Author + information
- Mustafa Aparci1,
- Murat Yalcin2,
- Zafer Isilak2,
- Zekeriya Arslan3,
- Cengiz Ozturk4,
- Ugur Bozlar5 and
- Ejder Kardesoglu2
Myocardial bridging is a congenital abnormality of coronary arteries which may cause anatomically constriction of coronary lumen. Thus it may hemodynamically disturb and restrict the coronary flow at diastole when the myocardial oxygen demand extremely increased. So it may underlie in the etiology of left ventricular (LV) dysfunction such as left ventricular dilatation or systolic dysfunction. In the previous, young subjects with left ventricular dilatation had been diagnosed and followed as non-ischemic dilated cardiomyopathy. However myocardial bridging on coronary artery may be one of the causative factors in the etiology of LV dysfunction in young subjects. We retrospectively evaluated the findings on echocardiography and multisliced computerized tomography (MSCT) coronary angiography and the lesion properties in young subjects who presented with LV dysfunction.

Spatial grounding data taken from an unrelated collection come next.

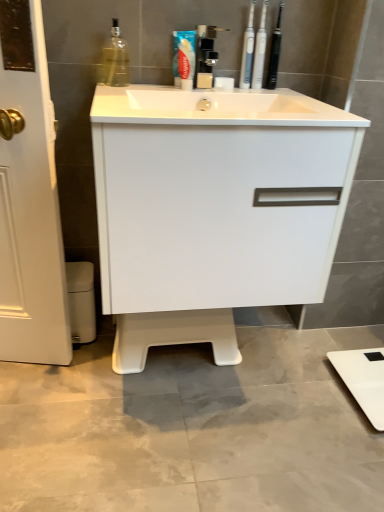
Where is `free space in front of white plastic toothbrushes at upper right, which is the first toiletry from left to right`? The width and height of the screenshot is (384, 512). free space in front of white plastic toothbrushes at upper right, which is the first toiletry from left to right is located at coordinates (258, 95).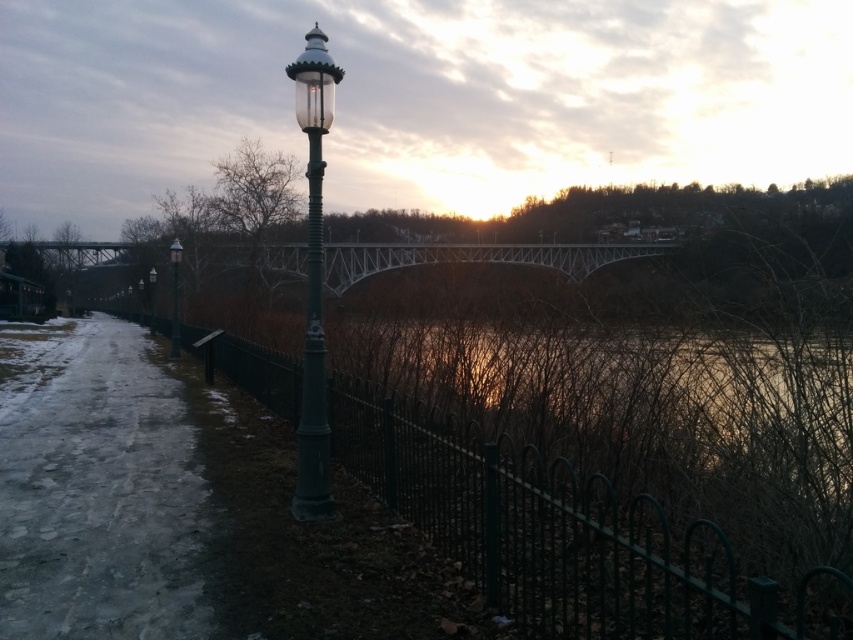
Question: Is icy concrete path at lower left thinner than matte green pole at center?

Choices:
 (A) no
 (B) yes

Answer: (A)

Question: Does icy concrete path at lower left come in front of matte green pole at center?

Choices:
 (A) no
 (B) yes

Answer: (B)

Question: Which of the following is the farthest from the observer?

Choices:
 (A) green matte lamp post at center
 (B) white metallic bridge at center

Answer: (B)

Question: Which point is closer to the camera taking this photo?

Choices:
 (A) coord(310,33)
 (B) coord(149,324)

Answer: (A)

Question: Can you confirm if white metallic bridge at center is bigger than green matte lamp post at center?

Choices:
 (A) no
 (B) yes

Answer: (B)

Question: Which is farther from the green matte lamp post at center?

Choices:
 (A) green wrought iron fence at center
 (B) green glass street light at left
 (C) matte green pole at center
 (D) white metallic bridge at center

Answer: (C)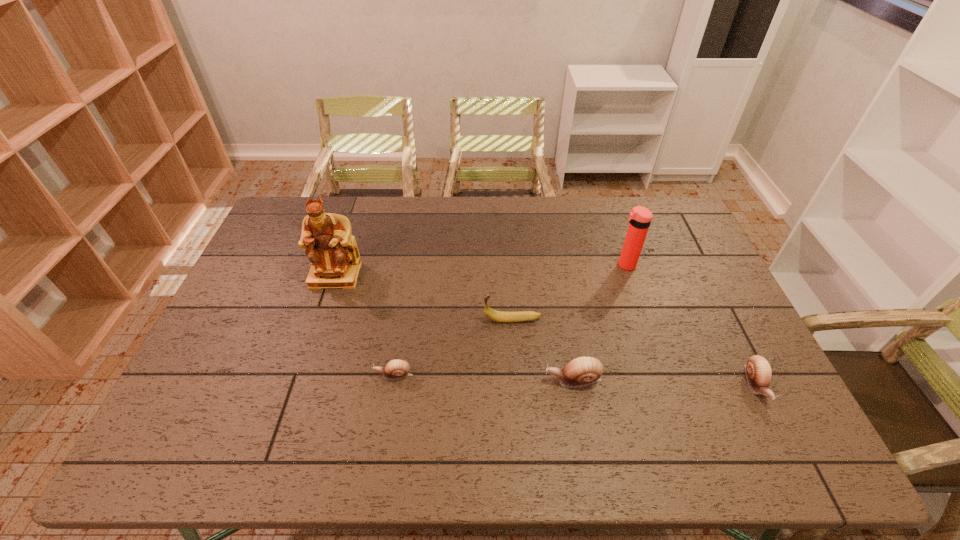
I want to click on vacant place for an extra escargot on the left, so click(x=218, y=370).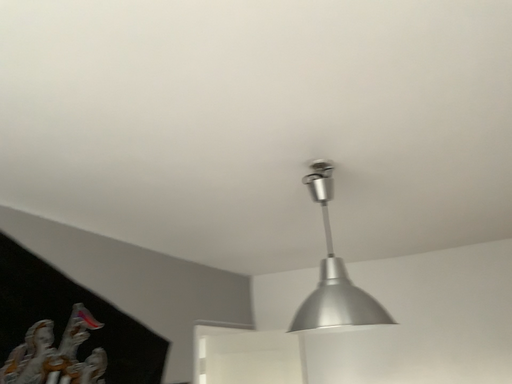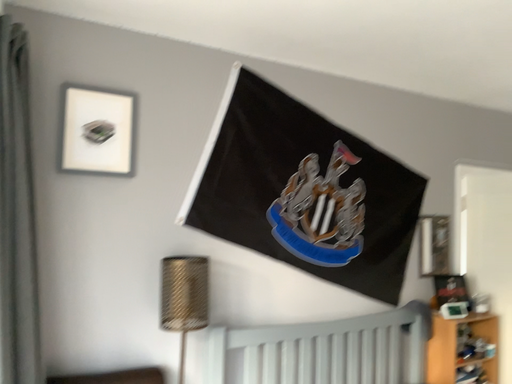
Question: How did the camera likely rotate when shooting the video?

Choices:
 (A) rotated downward
 (B) rotated upward

Answer: (A)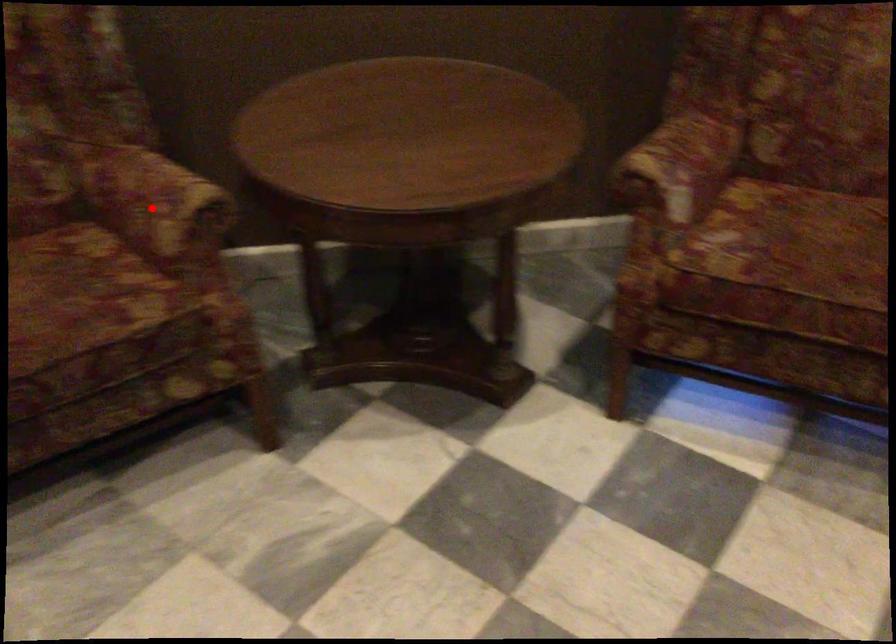
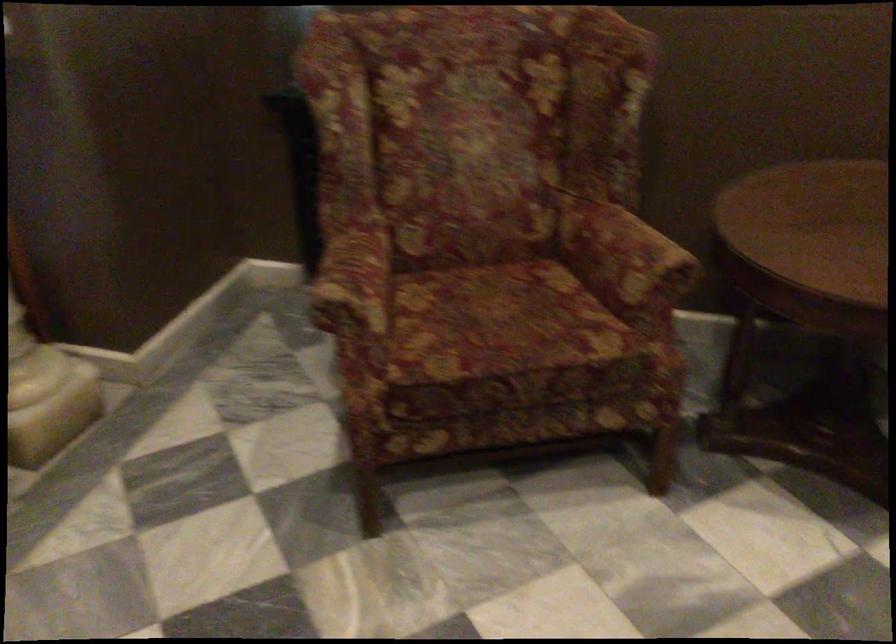
Question: I am providing you with two images of the same scene from different viewpoints. A red point is marked on the first image. Is the red point's position out of view in image 2?

Choices:
 (A) Yes
 (B) No

Answer: (B)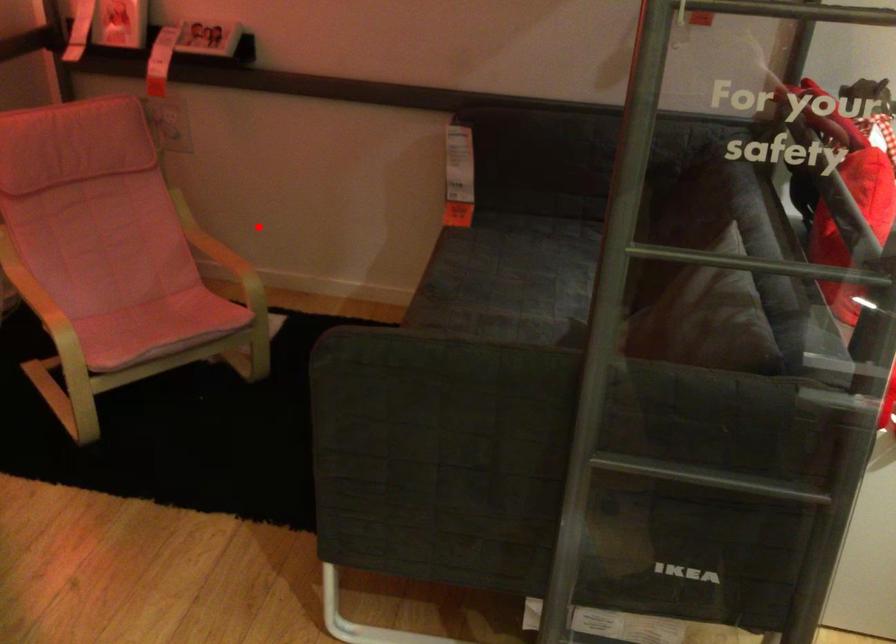
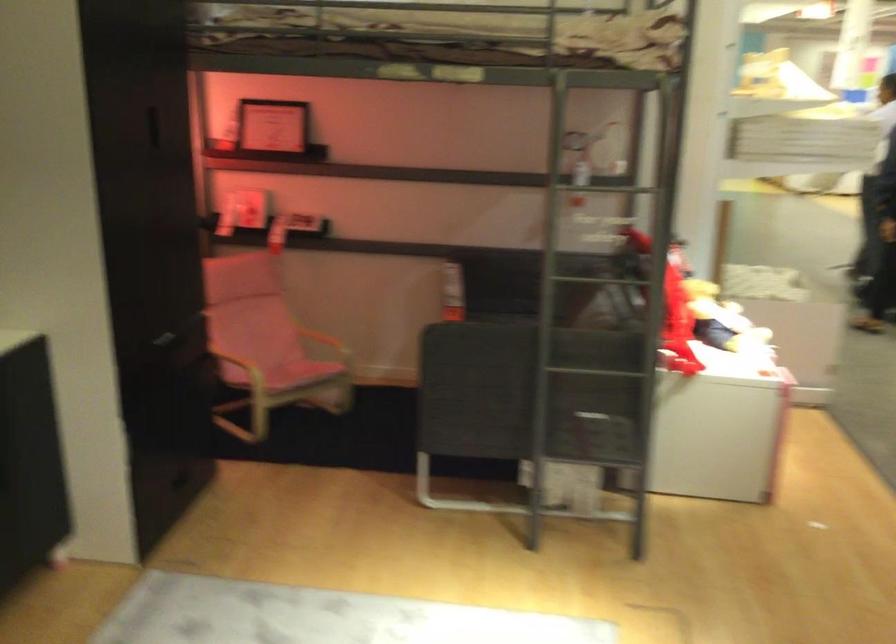
The point at the highlighted location is marked in the first image. Where is the corresponding point in the second image?

(332, 328)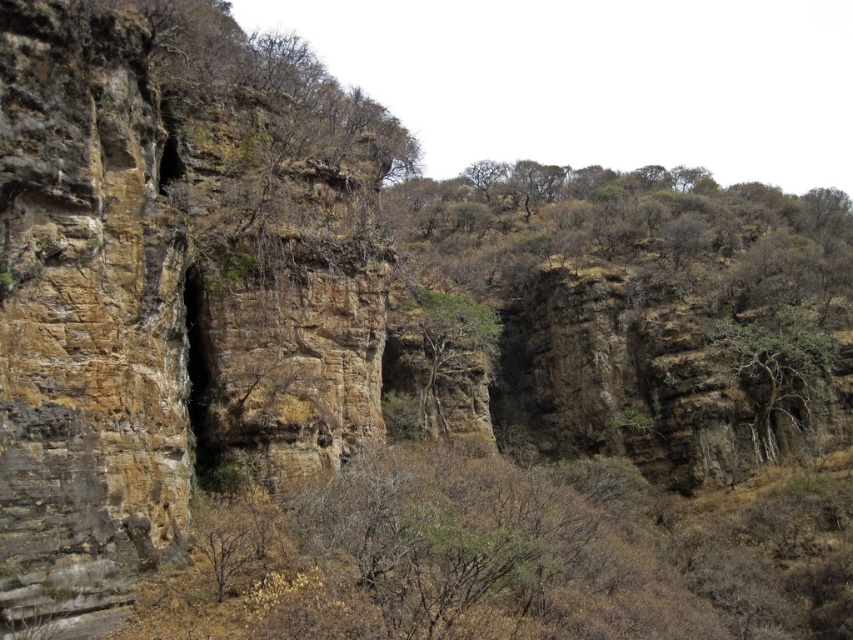
Question: Which point is closer to the camera taking this photo?

Choices:
 (A) (404, 330)
 (B) (791, 381)

Answer: (B)

Question: Does green leafy tree at center have a lesser width compared to brown textured tree at center?

Choices:
 (A) no
 (B) yes

Answer: (A)

Question: Is green leafy tree at center bigger than brown textured tree at center?

Choices:
 (A) yes
 (B) no

Answer: (A)

Question: Does green leafy tree at center have a lesser width compared to brown textured tree at center?

Choices:
 (A) yes
 (B) no

Answer: (B)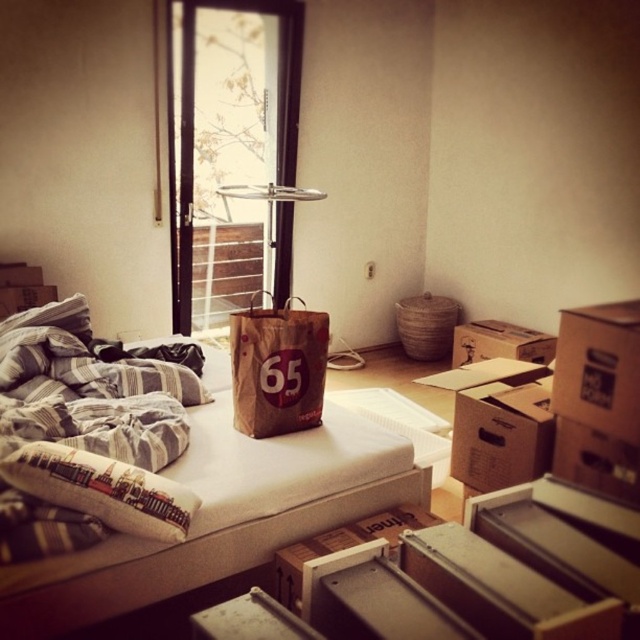
In the scene shown: You are standing in the room and need to place a new rug. Where exactly is the white foam mattress at center located in the room?

The white foam mattress at center is located at point (221,516) in the room.

You are helping to organize a room and need to place the brown cardboard box at lower center on top of the white foam mattress at center. Is this possible given their sizes?

The white foam mattress at center is larger in size than the brown cardboard box at lower center, so yes, the brown cardboard box at lower center can be placed on top of the white foam mattress at center since it is smaller and will fit.

You are a delivery person who needs to place a new box between the brown cardboard box at lower right and the brown cardboard box at lower center. Can you fit the new box there?

The distance between the brown cardboard box at lower right and the brown cardboard box at lower center is 21.41 inches. If the new box is smaller than this distance, it can be placed there.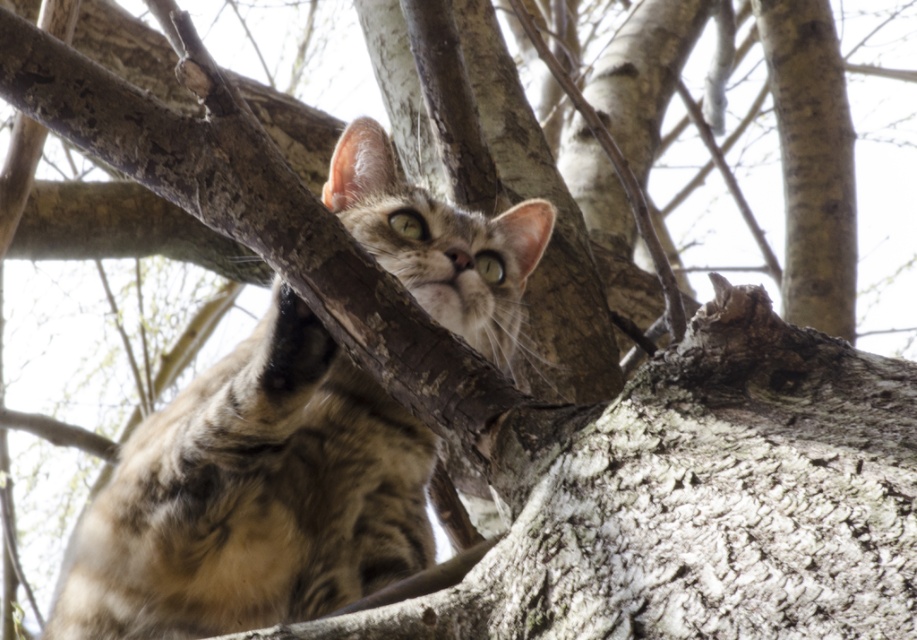
Question: Is tabby fur cat at center above smooth gray bark at upper right?

Choices:
 (A) no
 (B) yes

Answer: (A)

Question: Can you confirm if tabby fur cat at center is smaller than smooth gray bark at upper right?

Choices:
 (A) no
 (B) yes

Answer: (A)

Question: Among these points, which one is farthest from the camera?

Choices:
 (A) (341, 515)
 (B) (780, 113)

Answer: (B)

Question: In this image, where is tabby fur cat at center located relative to smooth gray bark at upper right?

Choices:
 (A) below
 (B) above

Answer: (A)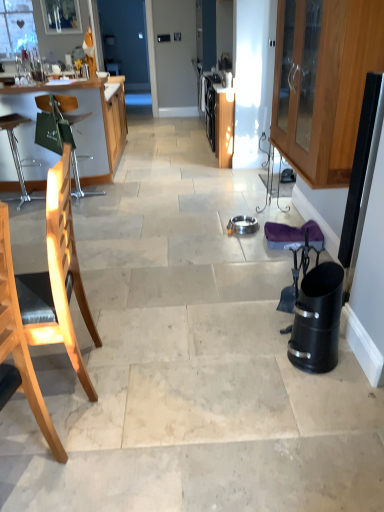
The image size is (384, 512). Identify the location of vacant space in between black plastic trash can at right and light wood chair at left, positioned as the 2th chair in back-to-front order. (188, 367).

Medical recordings of young patients with the diagnosis of dilated cardiomyopathy were retrospectively evaluated.
Young subjects with LV dysfunction were grouped according to results of MSCT Angiography such as normal (n=10, age 22.1±0.73, ranging 20,3-23.6 years old) and myocardial bridging (n=12, age 26.3±1.01, CI 24,1-28,5 years old). Both group had similarly increased left ventricular dimensions and reduced ejection fractions (Table 1). Young ones with LV dysfunction and normal coronary arteries presented mainly with dyspnea whereas those with myocardial bridging presented with angina or dyspnea on effort. Presence of wall motion abnormality of echocardiography in both of the groups was similar. LAD artery (n=11) was the mostly coexisting artery with presence of Intermediate, Cx and right coronary arteries (3, 4, and 1, respectively). Myocardial bridging was mainly located in the middle segment of the coronary arteries. Mild and moderately compression on coronary arteries were similar in rates.
Myocardial bridging on coronary arteries was not uncommon in the etiology of LV dysfunction in young subjects. So LV dysfunction in young ones should not be attributed to an idiopathic origin and may be referred to further imaging tests such as MSCT Angiography but not interventional coronary imaging. Since myocardial bridging may be highly overlooked in classical coronary angiography. Additionally myocardial bridging on coronary arteries detected on MSCT Angiography should strictly be sought, reported and also identified with its length, compression and luminal narrowing. Those subjects should be followed with the restriction from extremely strenuous exercise rather than mildly regular exercise. Beta blocking drugs may be the best options of therapy in order to reduce the myocardial oxygen demand and work load. Myocardial bridging may not be innocent due to its potential to induce ischemia and LV dysfunction especially in young subjects.